▶ [Working data]:
<<<<

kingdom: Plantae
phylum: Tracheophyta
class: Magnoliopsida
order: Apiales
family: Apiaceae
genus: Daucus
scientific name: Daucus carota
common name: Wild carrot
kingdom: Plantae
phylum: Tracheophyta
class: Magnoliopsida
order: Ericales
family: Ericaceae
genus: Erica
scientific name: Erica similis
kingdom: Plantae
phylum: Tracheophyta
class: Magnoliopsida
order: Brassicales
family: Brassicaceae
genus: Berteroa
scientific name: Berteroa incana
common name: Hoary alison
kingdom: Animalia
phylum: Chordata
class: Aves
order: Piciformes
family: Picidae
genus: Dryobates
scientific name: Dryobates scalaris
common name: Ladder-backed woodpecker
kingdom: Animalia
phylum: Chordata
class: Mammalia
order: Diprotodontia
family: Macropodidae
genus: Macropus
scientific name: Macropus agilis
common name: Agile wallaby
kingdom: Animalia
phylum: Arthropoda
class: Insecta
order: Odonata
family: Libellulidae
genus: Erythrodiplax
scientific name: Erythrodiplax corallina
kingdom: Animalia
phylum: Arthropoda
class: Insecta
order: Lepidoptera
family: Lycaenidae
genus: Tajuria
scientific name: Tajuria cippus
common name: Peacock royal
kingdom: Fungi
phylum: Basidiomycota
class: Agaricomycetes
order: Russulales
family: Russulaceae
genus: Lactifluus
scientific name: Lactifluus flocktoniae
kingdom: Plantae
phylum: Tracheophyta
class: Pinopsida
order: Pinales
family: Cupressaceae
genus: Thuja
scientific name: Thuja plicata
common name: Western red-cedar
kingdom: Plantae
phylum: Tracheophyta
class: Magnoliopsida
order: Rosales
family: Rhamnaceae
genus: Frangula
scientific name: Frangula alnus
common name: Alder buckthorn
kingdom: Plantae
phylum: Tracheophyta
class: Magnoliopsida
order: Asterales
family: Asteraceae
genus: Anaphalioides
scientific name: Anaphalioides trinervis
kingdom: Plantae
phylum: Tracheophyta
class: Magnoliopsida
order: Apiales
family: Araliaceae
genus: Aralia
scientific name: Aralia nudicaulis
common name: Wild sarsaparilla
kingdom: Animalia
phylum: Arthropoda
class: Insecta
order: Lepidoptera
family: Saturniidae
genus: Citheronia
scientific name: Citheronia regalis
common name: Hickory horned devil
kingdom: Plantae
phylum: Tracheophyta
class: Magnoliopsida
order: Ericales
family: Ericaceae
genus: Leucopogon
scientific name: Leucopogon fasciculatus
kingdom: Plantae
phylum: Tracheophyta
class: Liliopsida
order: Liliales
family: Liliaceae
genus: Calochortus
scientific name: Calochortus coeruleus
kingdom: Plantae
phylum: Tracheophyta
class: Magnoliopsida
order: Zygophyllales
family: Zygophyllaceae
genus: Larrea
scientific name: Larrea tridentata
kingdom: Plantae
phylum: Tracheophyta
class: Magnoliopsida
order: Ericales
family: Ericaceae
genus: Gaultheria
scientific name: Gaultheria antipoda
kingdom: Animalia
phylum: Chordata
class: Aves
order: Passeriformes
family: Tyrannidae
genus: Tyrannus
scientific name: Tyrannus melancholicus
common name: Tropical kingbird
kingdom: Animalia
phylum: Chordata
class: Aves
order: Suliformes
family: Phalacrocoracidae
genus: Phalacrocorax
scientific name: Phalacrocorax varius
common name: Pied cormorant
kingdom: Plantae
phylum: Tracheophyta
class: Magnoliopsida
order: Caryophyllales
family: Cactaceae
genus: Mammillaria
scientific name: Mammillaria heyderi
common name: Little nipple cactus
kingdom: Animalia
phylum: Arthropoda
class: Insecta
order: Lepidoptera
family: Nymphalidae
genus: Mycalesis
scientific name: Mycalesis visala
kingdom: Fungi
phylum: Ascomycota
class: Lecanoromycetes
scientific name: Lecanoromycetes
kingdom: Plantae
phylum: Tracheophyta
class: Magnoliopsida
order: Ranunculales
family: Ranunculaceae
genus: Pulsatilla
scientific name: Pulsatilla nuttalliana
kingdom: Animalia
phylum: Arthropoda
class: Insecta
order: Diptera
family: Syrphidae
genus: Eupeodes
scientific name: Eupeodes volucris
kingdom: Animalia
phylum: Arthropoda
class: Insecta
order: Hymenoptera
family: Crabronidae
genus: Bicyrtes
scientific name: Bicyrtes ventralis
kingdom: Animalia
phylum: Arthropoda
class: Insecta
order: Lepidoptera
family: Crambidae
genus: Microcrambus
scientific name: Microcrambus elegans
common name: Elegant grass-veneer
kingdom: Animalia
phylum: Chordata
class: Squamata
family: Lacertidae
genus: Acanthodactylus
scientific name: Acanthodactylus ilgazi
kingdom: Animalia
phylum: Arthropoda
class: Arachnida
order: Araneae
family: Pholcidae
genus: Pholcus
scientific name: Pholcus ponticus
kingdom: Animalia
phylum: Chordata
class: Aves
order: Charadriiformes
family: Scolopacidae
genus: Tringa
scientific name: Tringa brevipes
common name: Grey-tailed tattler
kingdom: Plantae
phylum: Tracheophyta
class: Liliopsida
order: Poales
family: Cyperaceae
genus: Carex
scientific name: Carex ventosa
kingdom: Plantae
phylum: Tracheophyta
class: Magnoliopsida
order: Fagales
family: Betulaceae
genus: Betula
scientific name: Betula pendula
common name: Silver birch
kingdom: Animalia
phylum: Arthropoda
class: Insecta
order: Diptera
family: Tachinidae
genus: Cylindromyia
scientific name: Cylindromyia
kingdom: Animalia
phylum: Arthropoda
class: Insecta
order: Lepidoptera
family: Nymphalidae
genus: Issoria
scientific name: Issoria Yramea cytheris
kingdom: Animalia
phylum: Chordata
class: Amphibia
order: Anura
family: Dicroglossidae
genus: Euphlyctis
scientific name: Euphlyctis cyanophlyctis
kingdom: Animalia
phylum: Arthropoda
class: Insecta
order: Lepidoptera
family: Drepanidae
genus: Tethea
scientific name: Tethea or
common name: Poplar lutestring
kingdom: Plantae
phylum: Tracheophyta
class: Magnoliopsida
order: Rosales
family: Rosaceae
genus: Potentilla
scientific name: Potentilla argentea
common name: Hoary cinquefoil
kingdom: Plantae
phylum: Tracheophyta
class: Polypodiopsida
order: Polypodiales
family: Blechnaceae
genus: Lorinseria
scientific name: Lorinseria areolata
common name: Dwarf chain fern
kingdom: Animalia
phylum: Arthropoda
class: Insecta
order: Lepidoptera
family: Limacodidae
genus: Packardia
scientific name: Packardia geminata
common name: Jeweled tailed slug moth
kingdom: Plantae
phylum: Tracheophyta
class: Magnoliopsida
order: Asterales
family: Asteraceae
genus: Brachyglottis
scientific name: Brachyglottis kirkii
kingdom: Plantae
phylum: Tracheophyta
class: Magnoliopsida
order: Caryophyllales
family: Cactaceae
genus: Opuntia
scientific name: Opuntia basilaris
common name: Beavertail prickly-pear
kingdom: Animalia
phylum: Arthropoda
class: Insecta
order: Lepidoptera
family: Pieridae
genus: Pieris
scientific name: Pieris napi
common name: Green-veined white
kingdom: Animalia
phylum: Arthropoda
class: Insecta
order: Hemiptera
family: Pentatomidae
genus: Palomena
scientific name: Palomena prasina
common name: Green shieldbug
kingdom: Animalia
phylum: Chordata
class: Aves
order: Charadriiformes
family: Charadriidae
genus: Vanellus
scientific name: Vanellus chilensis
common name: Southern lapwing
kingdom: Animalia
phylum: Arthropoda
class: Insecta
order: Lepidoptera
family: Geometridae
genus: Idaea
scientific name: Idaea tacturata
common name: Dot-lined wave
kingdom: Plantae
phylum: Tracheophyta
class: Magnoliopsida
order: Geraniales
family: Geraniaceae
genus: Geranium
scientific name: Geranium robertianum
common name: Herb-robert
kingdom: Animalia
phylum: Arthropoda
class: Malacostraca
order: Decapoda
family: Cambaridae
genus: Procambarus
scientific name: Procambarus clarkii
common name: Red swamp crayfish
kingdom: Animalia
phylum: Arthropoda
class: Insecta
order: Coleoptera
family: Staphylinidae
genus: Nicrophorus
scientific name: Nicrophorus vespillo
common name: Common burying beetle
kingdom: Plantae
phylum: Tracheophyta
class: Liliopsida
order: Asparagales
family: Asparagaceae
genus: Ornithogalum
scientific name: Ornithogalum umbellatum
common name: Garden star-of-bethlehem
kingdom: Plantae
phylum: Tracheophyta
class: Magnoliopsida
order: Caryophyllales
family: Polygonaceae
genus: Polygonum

>>>>

▶ [Work to complete]: Copy the records word for word, from their first line through the line that contains "order: Liliales", including that line, and stop there.

▶ [Task solution]:
kingdom: Plantae
phylum: Tracheophyta
class: Magnoliopsida
order: Apiales
family: Apiaceae
genus: Daucus
scientific name: Daucus carota
common name: Wild carrot
kingdom: Plantae
phylum: Tracheophyta
class: Magnoliopsida
order: Ericales
family: Ericaceae
genus: Erica
scientific name: Erica similis
kingdom: Plantae
phylum: Tracheophyta
class: Magnoliopsida
order: Brassicales
family: Brassicaceae
genus: Berteroa
scientific name: Berteroa incana
common name: Hoary alison
kingdom: Animalia
phylum: Chordata
class: Aves
order: Piciformes
family: Picidae
genus: Dryobates
scientific name: Dryobates scalaris
common name: Ladder-backed woodpecker
kingdom: Animalia
phylum: Chordata
class: Mammalia
order: Diprotodontia
family: Macropodidae
genus: Macropus
scientific name: Macropus agilis
common name: Agile wallaby
kingdom: Animalia
phylum: Arthropoda
class: Insecta
order: Odonata
family: Libellulidae
genus: Erythrodiplax
scientific name: Erythrodiplax corallina
kingdom: Animalia
phylum: Arthropoda
class: Insecta
order: Lepidoptera
family: Lycaenidae
genus: Tajuria
scientific name: Tajuria cippus
common name: Peacock royal
kingdom: Fungi
phylum: Basidiomycota
class: Agaricomycetes
order: Russulales
family: Russulaceae
genus: Lactifluus
scientific name: Lactifluus flocktoniae
kingdom: Plantae
phylum: Tracheophyta
class: Pinopsida
order: Pinales
family: Cupressaceae
genus: Thuja
scientific name: Thuja plicata
common name: Western red-cedar
kingdom: Plantae
phylum: Tracheophyta
class: Magnoliopsida
order: Rosales
family: Rhamnaceae
genus: Frangula
scientific name: Frangula alnus
common name: Alder buckthorn
kingdom: Plantae
phylum: Tracheophyta
class: Magnoliopsida
order: Asterales
family: Asteraceae
genus: Anaphalioides
scientific name: Anaphalioides trinervis
kingdom: Plantae
phylum: Tracheophyta
class: Magnoliopsida
order: Apiales
family: Araliaceae
genus: Aralia
scientific name: Aralia nudicaulis
common name: Wild sarsaparilla
kingdom: Animalia
phylum: Arthropoda
class: Insecta
order: Lepidoptera
family: Saturniidae
genus: Citheronia
scientific name: Citheronia regalis
common name: Hickory horned devil
kingdom: Plantae
phylum: Tracheophyta
class: Magnoliopsida
order: Ericales
family: Ericaceae
genus: Leucopogon
scientific name: Leucopogon fasciculatus
kingdom: Plantae
phylum: Tracheophyta
class: Liliopsida
order: Liliales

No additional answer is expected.